Além de estar na delação de Cunha, Maia é alvo de investigações no STF

A Rede Globo e outros órgãos de mídia passaram os últimos dois dias garantindo que Rodrigo Maia está articulando para derrubar Temer. Porém, o atual presidente da Câmara pode ter que sair junto com Temer, ou poucos meses após, uma vez que está na delação de Eduardo Cunha.

Mas esse não é o único dos problemas de Maia com a Justiça, pois, como informa o Diário do Poder, Maia “também é alvo de inquéritos no Supremo Tribunal Federal. Recaem sobre ele citações de delatores da Odebrecht sobre repasses, via caixa dois, nas eleições de 2008, 2010 e 2012. O valor total dado pela empreiteira,  às margens da lei eleitoral, é de R$ 1 milhão, segundo relataram os colaboradores à Procuradoria-Geral da República. Nas planilhas do departamento de propinas da Odebrecht, Maia era identificado por ‘Botafogo’, time pelo qual torce. Somente com base nas delações da empreiteira, dois inquéritos tramitam no Supremo.”

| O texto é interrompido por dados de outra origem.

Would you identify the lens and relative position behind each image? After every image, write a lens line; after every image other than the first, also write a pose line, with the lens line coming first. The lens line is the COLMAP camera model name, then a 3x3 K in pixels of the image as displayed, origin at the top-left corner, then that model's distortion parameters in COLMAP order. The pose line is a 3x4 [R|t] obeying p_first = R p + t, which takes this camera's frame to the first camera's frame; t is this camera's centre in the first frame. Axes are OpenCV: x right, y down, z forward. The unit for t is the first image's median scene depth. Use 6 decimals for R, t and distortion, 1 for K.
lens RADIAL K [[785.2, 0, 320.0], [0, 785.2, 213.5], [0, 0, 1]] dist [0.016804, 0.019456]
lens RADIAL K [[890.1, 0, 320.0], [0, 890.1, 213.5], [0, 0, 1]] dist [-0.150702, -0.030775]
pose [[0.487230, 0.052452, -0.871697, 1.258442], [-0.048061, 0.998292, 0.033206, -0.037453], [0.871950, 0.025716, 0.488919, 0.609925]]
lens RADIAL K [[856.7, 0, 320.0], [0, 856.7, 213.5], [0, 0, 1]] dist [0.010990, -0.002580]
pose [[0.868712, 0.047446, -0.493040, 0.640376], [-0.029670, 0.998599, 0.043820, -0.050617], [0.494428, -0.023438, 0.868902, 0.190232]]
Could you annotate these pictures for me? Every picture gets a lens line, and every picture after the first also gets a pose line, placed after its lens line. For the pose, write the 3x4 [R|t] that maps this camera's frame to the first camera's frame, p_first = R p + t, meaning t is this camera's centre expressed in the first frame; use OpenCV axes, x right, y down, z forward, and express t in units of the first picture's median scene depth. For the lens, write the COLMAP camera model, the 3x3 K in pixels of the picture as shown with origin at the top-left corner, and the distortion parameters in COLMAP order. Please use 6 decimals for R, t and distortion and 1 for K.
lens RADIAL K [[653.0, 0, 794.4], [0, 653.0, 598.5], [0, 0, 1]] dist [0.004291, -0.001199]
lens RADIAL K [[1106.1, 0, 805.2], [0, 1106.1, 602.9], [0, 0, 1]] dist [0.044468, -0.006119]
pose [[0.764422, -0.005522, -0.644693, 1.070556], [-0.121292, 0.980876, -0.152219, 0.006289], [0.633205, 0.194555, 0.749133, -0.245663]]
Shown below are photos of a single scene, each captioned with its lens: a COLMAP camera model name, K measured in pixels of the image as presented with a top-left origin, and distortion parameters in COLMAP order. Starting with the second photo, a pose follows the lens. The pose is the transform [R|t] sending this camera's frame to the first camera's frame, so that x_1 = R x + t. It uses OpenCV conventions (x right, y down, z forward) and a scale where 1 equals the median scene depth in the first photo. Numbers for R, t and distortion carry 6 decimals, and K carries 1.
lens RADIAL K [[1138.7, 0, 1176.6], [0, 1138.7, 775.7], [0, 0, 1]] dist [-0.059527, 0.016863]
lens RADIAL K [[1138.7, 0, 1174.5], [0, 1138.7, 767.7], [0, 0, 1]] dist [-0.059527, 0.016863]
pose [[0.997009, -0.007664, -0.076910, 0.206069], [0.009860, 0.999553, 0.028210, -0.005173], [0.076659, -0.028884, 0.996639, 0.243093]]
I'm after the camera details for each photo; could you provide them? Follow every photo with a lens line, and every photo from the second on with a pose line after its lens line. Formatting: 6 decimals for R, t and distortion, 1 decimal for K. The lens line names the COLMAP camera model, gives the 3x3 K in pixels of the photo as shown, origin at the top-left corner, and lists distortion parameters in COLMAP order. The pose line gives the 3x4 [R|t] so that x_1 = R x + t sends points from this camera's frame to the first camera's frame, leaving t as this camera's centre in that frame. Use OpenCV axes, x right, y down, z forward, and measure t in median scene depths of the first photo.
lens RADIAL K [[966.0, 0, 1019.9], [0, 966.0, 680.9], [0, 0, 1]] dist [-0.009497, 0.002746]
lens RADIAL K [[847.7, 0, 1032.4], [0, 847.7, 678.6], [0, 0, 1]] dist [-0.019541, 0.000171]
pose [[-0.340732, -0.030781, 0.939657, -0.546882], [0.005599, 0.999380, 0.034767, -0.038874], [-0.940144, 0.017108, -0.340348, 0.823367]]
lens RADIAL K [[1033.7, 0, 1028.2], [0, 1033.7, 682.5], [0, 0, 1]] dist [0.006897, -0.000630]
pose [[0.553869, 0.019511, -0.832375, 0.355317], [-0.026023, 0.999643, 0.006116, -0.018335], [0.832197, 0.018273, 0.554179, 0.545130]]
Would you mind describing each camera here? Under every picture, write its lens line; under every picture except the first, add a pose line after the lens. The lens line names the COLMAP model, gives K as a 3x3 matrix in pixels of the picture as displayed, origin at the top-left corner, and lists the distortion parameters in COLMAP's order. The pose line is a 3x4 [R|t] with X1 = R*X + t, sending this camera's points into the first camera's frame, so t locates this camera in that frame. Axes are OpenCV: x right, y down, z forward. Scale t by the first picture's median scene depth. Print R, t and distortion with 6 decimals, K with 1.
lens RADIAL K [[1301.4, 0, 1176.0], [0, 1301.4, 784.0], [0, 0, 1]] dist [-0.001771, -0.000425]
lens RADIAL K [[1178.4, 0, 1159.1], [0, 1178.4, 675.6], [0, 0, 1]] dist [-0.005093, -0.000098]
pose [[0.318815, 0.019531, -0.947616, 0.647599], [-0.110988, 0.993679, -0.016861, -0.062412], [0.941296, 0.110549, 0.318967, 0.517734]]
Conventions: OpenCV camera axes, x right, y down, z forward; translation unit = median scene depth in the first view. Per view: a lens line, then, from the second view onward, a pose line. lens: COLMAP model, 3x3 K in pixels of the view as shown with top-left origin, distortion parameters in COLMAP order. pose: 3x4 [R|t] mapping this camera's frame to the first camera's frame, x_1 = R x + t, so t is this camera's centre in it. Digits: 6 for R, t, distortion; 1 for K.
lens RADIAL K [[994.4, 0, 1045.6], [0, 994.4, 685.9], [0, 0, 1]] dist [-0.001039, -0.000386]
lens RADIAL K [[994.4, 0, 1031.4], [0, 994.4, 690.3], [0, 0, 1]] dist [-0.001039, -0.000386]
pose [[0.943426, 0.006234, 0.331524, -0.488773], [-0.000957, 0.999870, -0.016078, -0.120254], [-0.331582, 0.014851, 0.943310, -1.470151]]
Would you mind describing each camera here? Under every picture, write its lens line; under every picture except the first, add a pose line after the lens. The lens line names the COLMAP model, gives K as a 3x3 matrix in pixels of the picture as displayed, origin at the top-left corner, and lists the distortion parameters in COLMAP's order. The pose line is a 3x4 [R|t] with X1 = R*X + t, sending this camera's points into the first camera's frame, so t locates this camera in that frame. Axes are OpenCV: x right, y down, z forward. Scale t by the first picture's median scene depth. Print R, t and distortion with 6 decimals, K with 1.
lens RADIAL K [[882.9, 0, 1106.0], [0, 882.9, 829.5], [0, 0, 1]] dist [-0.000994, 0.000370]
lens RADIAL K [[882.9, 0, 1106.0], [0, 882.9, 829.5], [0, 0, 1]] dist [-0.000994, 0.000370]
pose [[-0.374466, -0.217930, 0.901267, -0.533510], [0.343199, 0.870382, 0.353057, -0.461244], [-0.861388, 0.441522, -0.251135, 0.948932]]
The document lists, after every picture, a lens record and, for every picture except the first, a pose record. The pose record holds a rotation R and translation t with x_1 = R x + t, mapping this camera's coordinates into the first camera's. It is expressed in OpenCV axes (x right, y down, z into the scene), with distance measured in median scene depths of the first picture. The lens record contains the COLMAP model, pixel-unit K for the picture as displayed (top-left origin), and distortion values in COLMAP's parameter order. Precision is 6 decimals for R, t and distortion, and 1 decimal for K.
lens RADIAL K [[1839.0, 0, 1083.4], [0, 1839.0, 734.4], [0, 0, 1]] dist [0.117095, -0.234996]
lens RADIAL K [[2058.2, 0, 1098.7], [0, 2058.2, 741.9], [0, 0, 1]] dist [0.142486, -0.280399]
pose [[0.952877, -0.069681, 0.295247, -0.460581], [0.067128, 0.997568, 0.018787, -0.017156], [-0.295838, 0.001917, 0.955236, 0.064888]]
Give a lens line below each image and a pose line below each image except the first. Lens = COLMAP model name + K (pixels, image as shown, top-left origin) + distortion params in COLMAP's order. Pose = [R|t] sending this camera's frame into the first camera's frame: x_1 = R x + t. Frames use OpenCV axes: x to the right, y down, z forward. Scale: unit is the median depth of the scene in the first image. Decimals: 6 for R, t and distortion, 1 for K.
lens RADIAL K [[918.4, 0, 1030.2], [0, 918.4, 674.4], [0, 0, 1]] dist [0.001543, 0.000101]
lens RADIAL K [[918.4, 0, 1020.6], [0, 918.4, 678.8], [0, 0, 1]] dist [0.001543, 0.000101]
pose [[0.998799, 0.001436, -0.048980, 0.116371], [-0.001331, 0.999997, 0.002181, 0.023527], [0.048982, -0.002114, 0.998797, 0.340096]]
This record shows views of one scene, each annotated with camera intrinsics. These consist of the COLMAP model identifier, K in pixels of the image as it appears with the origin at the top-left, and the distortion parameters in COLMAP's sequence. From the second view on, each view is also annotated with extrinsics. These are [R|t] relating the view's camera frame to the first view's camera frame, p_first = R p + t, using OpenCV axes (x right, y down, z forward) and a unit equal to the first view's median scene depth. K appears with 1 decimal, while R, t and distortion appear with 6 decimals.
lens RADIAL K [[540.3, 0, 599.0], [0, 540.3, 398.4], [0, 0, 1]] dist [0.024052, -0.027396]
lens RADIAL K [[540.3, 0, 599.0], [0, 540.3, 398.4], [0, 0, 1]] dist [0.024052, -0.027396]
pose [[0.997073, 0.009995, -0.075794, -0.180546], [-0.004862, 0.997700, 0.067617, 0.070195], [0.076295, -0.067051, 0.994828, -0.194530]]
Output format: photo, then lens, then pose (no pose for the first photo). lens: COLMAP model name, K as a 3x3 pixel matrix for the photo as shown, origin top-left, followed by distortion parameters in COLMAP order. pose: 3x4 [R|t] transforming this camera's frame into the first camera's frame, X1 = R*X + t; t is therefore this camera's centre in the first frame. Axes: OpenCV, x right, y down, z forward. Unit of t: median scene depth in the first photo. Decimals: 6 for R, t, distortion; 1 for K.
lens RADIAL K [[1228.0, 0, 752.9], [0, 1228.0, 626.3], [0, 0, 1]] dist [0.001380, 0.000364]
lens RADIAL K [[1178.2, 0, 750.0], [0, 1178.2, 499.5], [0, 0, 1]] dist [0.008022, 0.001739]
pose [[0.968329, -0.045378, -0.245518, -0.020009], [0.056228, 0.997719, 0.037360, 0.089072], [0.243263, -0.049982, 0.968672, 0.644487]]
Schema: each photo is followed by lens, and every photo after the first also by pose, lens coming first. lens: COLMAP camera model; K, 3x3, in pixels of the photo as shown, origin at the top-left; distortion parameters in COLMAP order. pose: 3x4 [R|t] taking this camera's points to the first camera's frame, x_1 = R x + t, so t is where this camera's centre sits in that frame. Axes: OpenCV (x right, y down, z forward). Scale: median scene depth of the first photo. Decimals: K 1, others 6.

A matéria lembra que “relatório da Polícia Federal também chegou a apontar,supostas propinas de R$ 1 milhão da OAS ao parlamentar, em 2013”.

Num dos inquéritos, Maia é citado como integrante de um grupo de deputados que teria ajudado, em troca de doações não contabilizadas, a Braskem com alterações no texto da Medida Provisória 613/2013, que tratava de benefícios fiscais a produtores de etanol por meio da redução de PIS/Pasep e Cofins. De acordo com o delator Cláudio Melo Filho – funcionário do Setor de Operações Estruturadas, o ‘departamento de propinas’ da Odebrecht – relatou que o lobby da empreiteira pela iniciativa envolveu a abertura de um caixa de R$ 7 milhões para os senadores e deputados que se comprometessem a colaborar com os anseios do grupo.

Segundo o inquérito, teriam sido beneficiados os senadores Romero Jucá (PMDB-RR), com quem teria sido feito o primeiro contato da empreiteira sobre o tema no Congresso, Renan Calheiros (PMDB-AL), Eunício Oliveira (PMDB-CE), o então líder do DEM, Rodrigo Maia, e Lúcio Vieira Lima (PMDB-BA), irmão do ex-ministro do governo Temer, Geddel Vieira Lima, preso desde segunda-feira, 3, na Papuda.

Segundo Cláudio Melo Filho, o principal contato na Câmara era com Lúcio, mas, por relações pessoais de amizade, chegou a procurar Maia: “Conhecia o deputado e sabia que se eu pedisse a ele ele olharia com carinho”, afirmou. O delator contou que mesmo não tendo recebido a ajuda esperada do deputado, recebeu uma solicitação. “Ele perguntou: ‘Cláudio, tem como ajudar?’ Ele tinha sido candidato em 2012 e ficou um resto de campanha a pagar”.

Em troca de ajuda com a Medida Provisória que beneficiaria em especial a Braskem (empresa do setor petroquímico pertencente à Odebrecht), Maia teria recebido R$ 100 mil, em 2013, via caixa dois, sob o codinome de seu time do coração, o Botafogo. Noutro inquérito, o mesmo delator contou ter indicado pagamentos de R$ 350 mil, em 2008, quando Maia se candidatou, sem sucesso, à Prefeitura do Rio de Janeiro, e R$ 600 mil em 2010, em sua campanha a deputado federal.

Ainda na Operação Lava Jato, a PF identificou mensagens de celular entre Maia e o empreiteiro Léo Pinheiro, ex-presidente da OAS, que apontavam para supostas propinas de R$ 1 milhão ao deputado. O inquérito da PF diz que, em troca dos valores, o parlamentar teria defendido interesses da empreiteira no Congresso, entre 2013 e 2014, como na apresentação de emenda a uma Medida Provisória que definia regras para a aviação regional, em benefício da construtora. À época em que as investigações foram reveladas, o presidente da Câmara afirmou que elas eram “um absurdo”.